Obtaining descriptive text requires a lot of coding. Fortunately, the code can easily be encapsulated in a utility function. However, Visual C++ has added native COM support to deal with this situation in the form of a class called _com_error. The following code fragment shows our revised DumpError logic using this class:

 void DumpError(_com_error& e)  {   if (HRESULT_FACILITY(e.Error()) == FACILITY_ITF) {     cout << "ISVideo specific error: 0x"        << hex << e.Error() << endl;    }else {     cout << e.ErrorMessage() << endl;    }    // Extended error, if any    _bstr_t bsDesc = e.Description();    if (NULL != (LPCTSTR) bsDesc) {     cout << "Extended error info: "        << (LPCTSTR) bsDesc << endl;    }  } 

To use the native COM support, a function that fails typically throws an exception of type _com_error. Using the exception mechanism, our main entry function can be rewritten as follows:

 int main(int /*argc*/, char* /*argv*/[])  {   ::CoInitialize(NULL);    try {     DoIt();    }catch(_com_error& e) {     DumpError(e);    }    ::CoUninitialize();    return 0;  } 

What about the actual DoIt code?

In order to fully utilize the potential of native COM support, the compiler has added a new directive called import that takes a filename as an argument. The filename could be a type-library file or an executable file containing a type library.
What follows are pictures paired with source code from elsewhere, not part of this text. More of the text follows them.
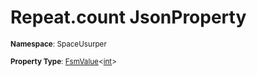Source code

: # Repeat.count JsonProperty

<small>**Namespace**: SpaceUsurper</small>

<small>**Property Type**: [FsmValue](../FsmValue-1.md)&lt;[int](https://docs.microsoft.com/en-us/dotnet/api/system.int32?view=netframework-4.5)&gt;</small>

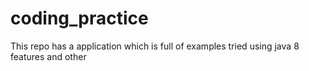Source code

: # coding_practice
This repo has a application which is full of examples tried using java 8 features and other
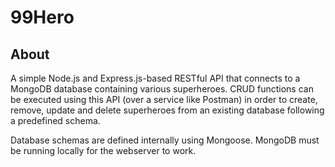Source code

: # 99Hero

## About

A simple Node.js and Express.js-based RESTful API that connects to a MongoDB database containing various superheroes.
CRUD functions can be executed using this API (over a service like Postman) in order to create, remove, update and delete superheroes from an existing database following a predefined schema.

Database schemas are defined internally using Mongoose. MongoDB must be running locally for the webserver to work.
 #import "Video.tlb" no_namespace 

Upon this directive, the compiler reads the type library and generates wrapper classes for all the interfaces encountered. These wrapper classes implement methods that throw a _com_error exception on failures.

Attribute no_namespace turns off the namespace scoping on the generated classes. Consult the online documentation for other attributes.

With the native COM support enabled, our DoIt method can be rewritten as follows:

 void DoIt()  {   ISVideoPtr spSVideo(__uuidof(VCR));    long val = spSVideo->GetSVideoSignalValue();    cout << "Value: " << val << endl;  } 

It is worth comparing this code with the earlier written code that was based on raw method calls. The code based on native COM support is very small and easy to maintain.

We are done (finally). Now we know how to develop COM-based servers and clients, and we have picked up a few good tips on using ATL as well as native COM support provided by Visual C++.